As interest rates drop to record lows, you hear about refinancing your mortgage more and more. Maybe you've even talked to friend or family who have refinanced, and are now enjoying lower monthly payments.
Refinancing your mortgage simply means you're taking out a new loan with different terms. That new loan will pay off your old mortgage loan, and because you now have new terms - which are usually much more favorable than your old mortgage terms - you're likely to have lower monthly mortgage payments.
Most home owners refinance their mortgage because it will give them lower interest rates and lower monthly payments. Another good reason to refinance your mortgage though, is that it gives you the opportunity to change the type of mortgage loan you have.
If your credit rating is much better now than it was when you first got your mortgage, that's another great reason to refinance. The better credit rating can often help you get better terms with the mortgage refinance.

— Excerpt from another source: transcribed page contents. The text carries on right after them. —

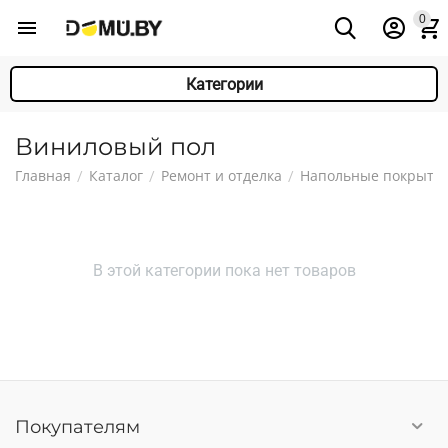
0
Категории
Виниловый пол
Главная
Каталог
Ремонт и отделка
Напольные покрыти
/
/
/
В этой категории пока нет товаров
Покупателям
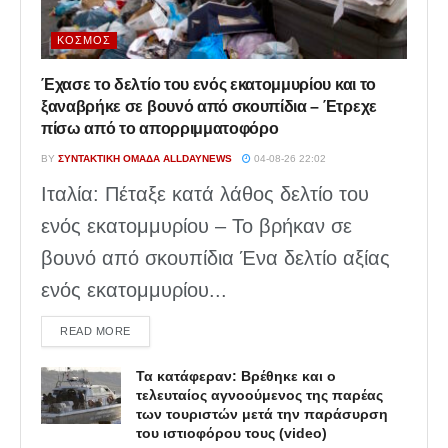
ΚΌΣΜΟΣ
Έχασε το δελτίο του ενός εκατομμυρίου και το
ξαναβρήκε σε βουνό από σκουπίδια – Έτρεχε
πίσω από το απορριμματοφόρο
BY
ΣΥΝΤΑΚΤΙΚΉ ΟΜΆΔΑ ALLDAYNEWS
04-08-26 22:02
Ιταλία: Πέταξε κατά λάθος δελτίο του
ενός εκατομμυρίου – Το βρήκαν σε
βουνό από σκουπίδια Ένα δελτίο αξίας
ενός εκατομμυρίου...
DETAILS
READ MORE
Τα κατάφεραν: Βρέθηκε και ο
τελευταίος αγνοούμενος της παρέας
των τουριστών μετά την παράσυρση
του ιστιοφόρου τους (video)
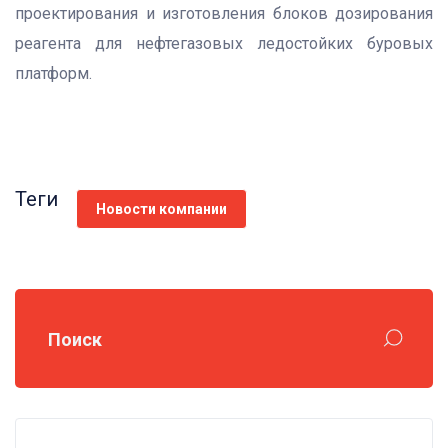
проектирования и изготовления блоков дозирования
реагента для нефтегазовых ледостойких буровых
платформ.
Теги
Новости компании
Поиск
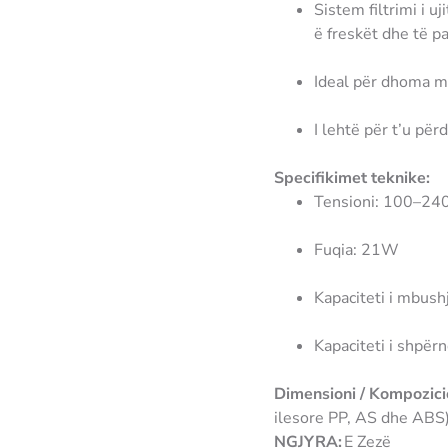
Sistem filtrimi i u
ë freskët dhe të pa
Ideal për dhoma me
I lehtë për t’u për
Specifikimet teknike:
Tensioni: 100–24
Fuqia: 21W
Kapaciteti i mbush
Kapaciteti i shpërn
Dimensioni / Kompozici
ilesore PP, AS dhe ABS
NGJYRA:
E Zezë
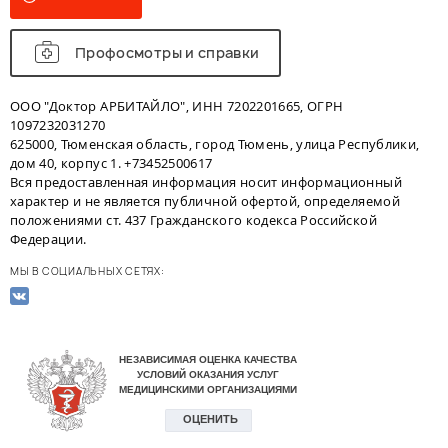
Профосмотры и справки
ООО "Доктор АРБИТАЙЛО", ИНН 7202201665, ОГРН
1097232031270
625000, Тюменская область, город Тюмень, улица Республики,
дом 40, корпус 1. +73452500617
Вся предоставленная информация носит информационный
характер и не является публичной офертой, определяемой
положениями ст. 437 Гражданского кодекса Российской
Федерации.
МЫ В СОЦИАЛЬНЫХ СЕТЯХ:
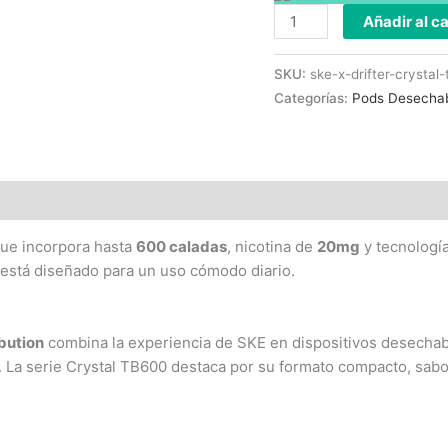
Añadir al ca
SKU:
ske-x-drifter-crysta
Categorías:
Pods Desecha
ue incorpora hasta
600 caladas
, nicotina de
20mg
y tecnologí
está diseñado para un uso cómodo diario.
ibution
combina la experiencia de SKE en dispositivos desechable
. La serie Crystal TB600 destaca por su formato compacto, sabo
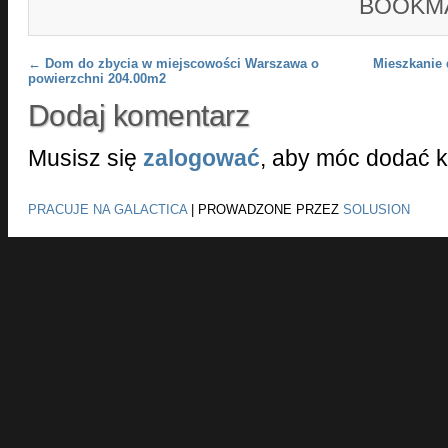
BOOKM
Post navigation
←
Dom do zbycia w miejscowości Warszawa o
Mieszkanie 
powierzchni 204.00m2
Dodaj komentarz
Musisz się
zalogować
, aby móc dodać 
PRACUJE NA GALACTICA
|
PROWADZONE PRZEZ
SOLUSION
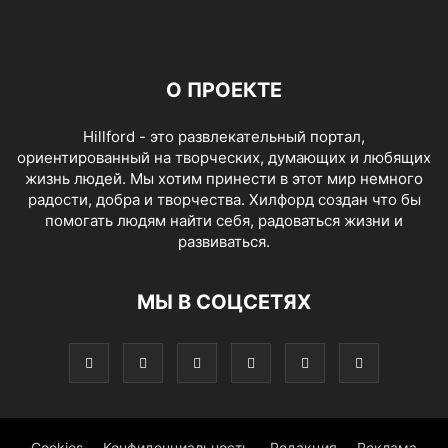
О ПРОЕКТЕ
Hillford - это развлекательный портал,
ориентированный на творческих, думающих и любящих
жизнь людей. Мы хотим принести в этот мир немного
радости, добра и творчества. Хилфорд создан что бы
помогать людям найти себя, радоваться жизни и
развиваться.
МЫ В СОЦСЕТЯХ
Cookies
Конфиденциальность
Редакция
Реклама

Refinancing also allows you to build equity in your home faster, and it allows you to take advantage of equity you've already built up as well.
There are several things to consider before refinancing your mortgage though, so let's look at a few of those.

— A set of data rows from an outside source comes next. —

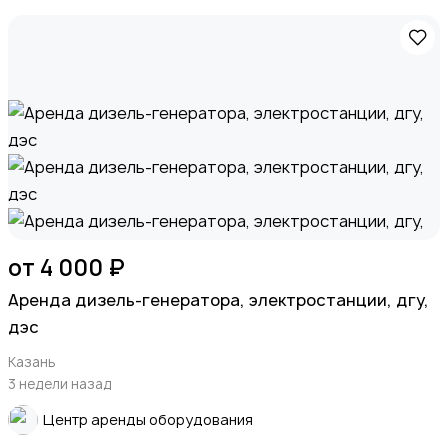
от 4 000 ₽
Apeндa дизель-генератора, элeктрoстанции, дгу,
дэc
Казань
3 недели назад
Центр аренды оборудования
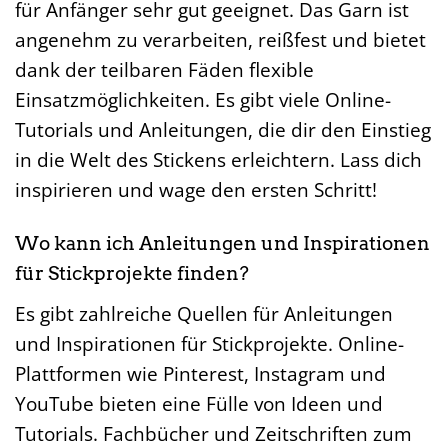
für Anfänger sehr gut geeignet. Das Garn ist
angenehm zu verarbeiten, reißfest und bietet
dank der teilbaren Fäden flexible
Einsatzmöglichkeiten. Es gibt viele Online-
Tutorials und Anleitungen, die dir den Einstieg
in die Welt des Stickens erleichtern. Lass dich
inspirieren und wage den ersten Schritt!
Wo kann ich Anleitungen und Inspirationen
für Stickprojekte finden?
Es gibt zahlreiche Quellen für Anleitungen
und Inspirationen für Stickprojekte. Online-
Plattformen wie Pinterest, Instagram und
YouTube bieten eine Fülle von Ideen und
Tutorials. Fachbücher und Zeitschriften zum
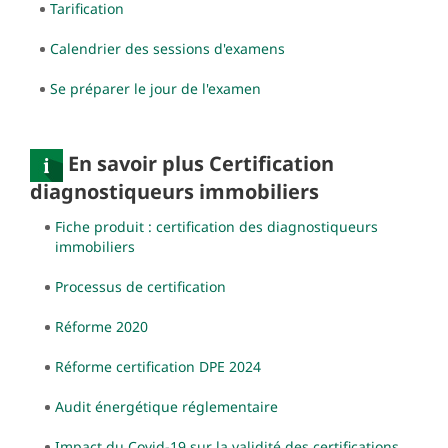
Tarification
Calendrier des sessions d'examens
Se préparer le jour de l'examen
En savoir plus Certification
diagnostiqueurs immobiliers
Fiche produit : certification des diagnostiqueurs
immobiliers
Processus de certification
Réforme 2020
Réforme certification DPE 2024
Audit énergétique réglementaire
Impact du Covid-19 sur la validité des certifications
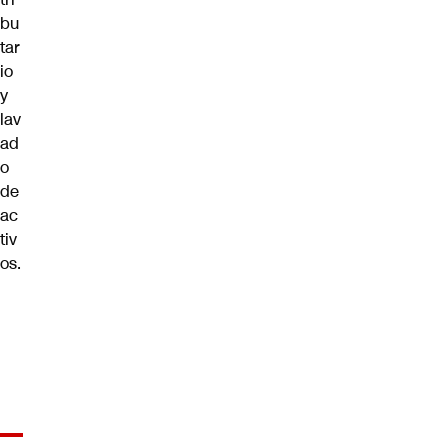
bu
tar
io
y
lav
ad
o
de
ac
tiv
os.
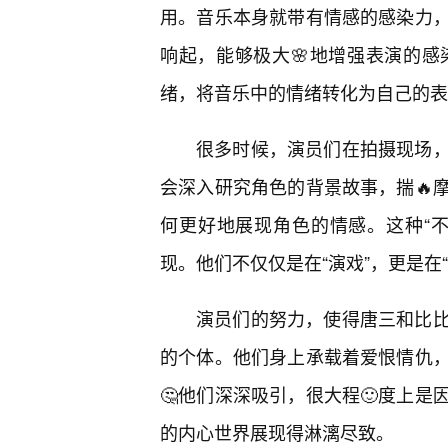
用。音乐本身就带有情感的感染力
响起，能够极大🌸地增强表演的
绪，将音乐中的情绪转化为自己的表
很多时候，演员们在拍摄现场
会深入研究角色的背景故事，揣🔥
何更好地展现角色的情感。这种“
现。他们不仅仅是在“演戏”，更是在
演员们的努力，使得唐三和比
的个体。他们身上承载着爱恨情仇
🤔他们深深吸引，很大程🙂度上
的内心世界展现得淋漓尽致。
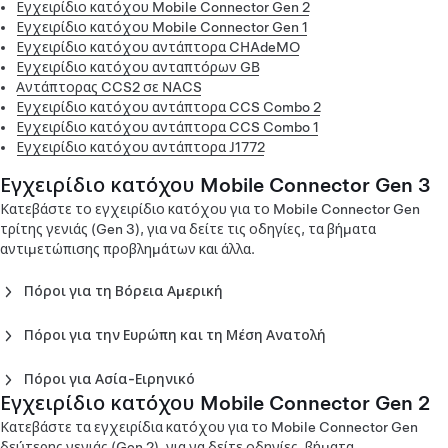
Εγχειρίδιο κατόχου Mobile Connector Gen 2
Εγχειρίδιο κατόχου Mobile Connector Gen 1
Εγχειρίδιο κατόχου αντάπτορα CHAdeMO
Εγχειρίδιο κατόχου ανταπτόρων GB
Αντάπτορας CCS2 σε NACS
Εγχειρίδιο κατόχου αντάπτορα CCS Combo 2
Εγχειρίδιο κατόχου αντάπτορα CCS Combo 1
Εγχειρίδιο κατόχου αντάπτορα J1772
Εγχειρίδιο κατόχου Mobile Connector Gen 3
Κατεβάστε το εγχειρίδιο κατόχου για το Mobile Connector Gen
τρίτης γενιάς (Gen 3), για να δείτε τις οδηγίες, τα βήματα
αντιμετώπισης προβλημάτων και άλλα.
Πόροι για τη Βόρεια Αμερική
Εγχειρίδιο κατόχου Mobile Connector Gen 3 - Βόρεια
Αμερική (English)
Πόροι για την Ευρώπη και τη Μέση Ανατολή
Εγχειρίδιο κατόχου Mobile Connector Gen 3 - Βόρεια
Εγχειρίδιο κατόχου Mobile Connector Gen 3 - Ευρώπη
Αμερική (Español)
(Català)
Πόροι για Ασία-Ειρηνικό
Εγχειρίδιο κατόχου Mobile Connector Gen 3 - Βόρεια
Εγχειρίδιο κατόχου Mobile Connector Gen 3 - Ευρώπη
Εγχειρίδιο κατόχου Mobile Connector Gen 2
Εγχειρίδιο κατόχου Mobile Connector Gen 3 - Ιαπωνία
Αμερική (Français)
(Dansk)
(English)
Κατεβάστε τα εγχειρίδια κατόχου για το Mobile Connector Gen
Εγχειρίδιο κατόχου Mobile Connector Gen 3 - Ευρώπη
Mobile Connector Gen 3 Owner's Manual - Japan
δεύτερης γενιάς (Gen 2), για να δείτε οδηγίες, βήματα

Lower Interest Rates - If you want to refinance to take advantage of lower interest rates, you'll want to first consider how much longer you plan to continue living in your home. If you expect to stay there for at least several more years, then you'll want to weigh the savings in interest against the cost of refinancing the mortgage. If however, you expect to move to another home soon, the costs of refinancing might outweigh the interest reduction benefits.

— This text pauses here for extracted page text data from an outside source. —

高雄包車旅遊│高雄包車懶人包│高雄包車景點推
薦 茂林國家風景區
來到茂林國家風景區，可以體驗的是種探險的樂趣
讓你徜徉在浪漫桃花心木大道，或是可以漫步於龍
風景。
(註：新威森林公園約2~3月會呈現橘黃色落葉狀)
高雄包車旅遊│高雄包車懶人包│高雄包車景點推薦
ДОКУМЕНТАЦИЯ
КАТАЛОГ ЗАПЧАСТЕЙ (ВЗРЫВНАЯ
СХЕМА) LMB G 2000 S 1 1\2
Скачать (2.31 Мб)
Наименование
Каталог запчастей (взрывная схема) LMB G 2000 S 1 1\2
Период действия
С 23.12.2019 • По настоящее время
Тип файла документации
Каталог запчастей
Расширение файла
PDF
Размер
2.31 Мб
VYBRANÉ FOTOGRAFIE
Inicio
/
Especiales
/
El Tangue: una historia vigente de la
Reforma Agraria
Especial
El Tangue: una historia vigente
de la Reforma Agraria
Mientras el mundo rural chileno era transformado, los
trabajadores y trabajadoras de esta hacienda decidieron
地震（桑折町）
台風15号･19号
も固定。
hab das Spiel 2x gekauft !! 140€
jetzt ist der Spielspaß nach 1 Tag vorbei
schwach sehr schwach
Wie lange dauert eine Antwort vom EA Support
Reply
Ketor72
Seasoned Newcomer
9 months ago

Building Equity - If you're looking at refinancing your mortgage so that you can build equity in the home faster, you might want to also consider changing your loan type at the same time. If you're able to afford higher monthly payments for instance, the faster way to build equity in your home would be to refinance it on a 10 or 15 year mortgage term instead of the standard 30 years.
Change Your Loan Type - Changing your loan type might be an excellent reason to refinance, particularly if you started out with an Adjustable rate mortgage. ARMs tend to have lower interest rates than fixed mortgages do in the beginning, but with interest rates now at record lows, you might be better off changing to a fixed rate mortgage instead of holding on to the ARM.
Changes in Credit Status - This is especially useful to anyone who started out with a sub prime mortgage because their credit was tarnished. Most likely you have a much higher interest rate because of these credit problems. It's not uncommon though, for your credit to have improved since you first got that mortgage. So refinancing is an excellent way to take advantage of that. The improvements in your credit rating can drastically lower your interest rates and your mortgage payments too.
The steps involved with refinancing your mortgage are similar to those you took when you first took out the mortgage initially. You'll need to fill out loan paperwork, and your lender will take a close look at your credit history, employment stability, income and debt. They'll of course also asses the value of your home, as well as how much equity you currently have.
There are fees involved with refinancing your mortgage too. These include all the general mortgage fees such as closing costs, application fees, title insurance, appraisal costs, points, penalties and so on. Be sure to discuss these details in full with your chosen lender before moving forward with your mortgage refinancing plans.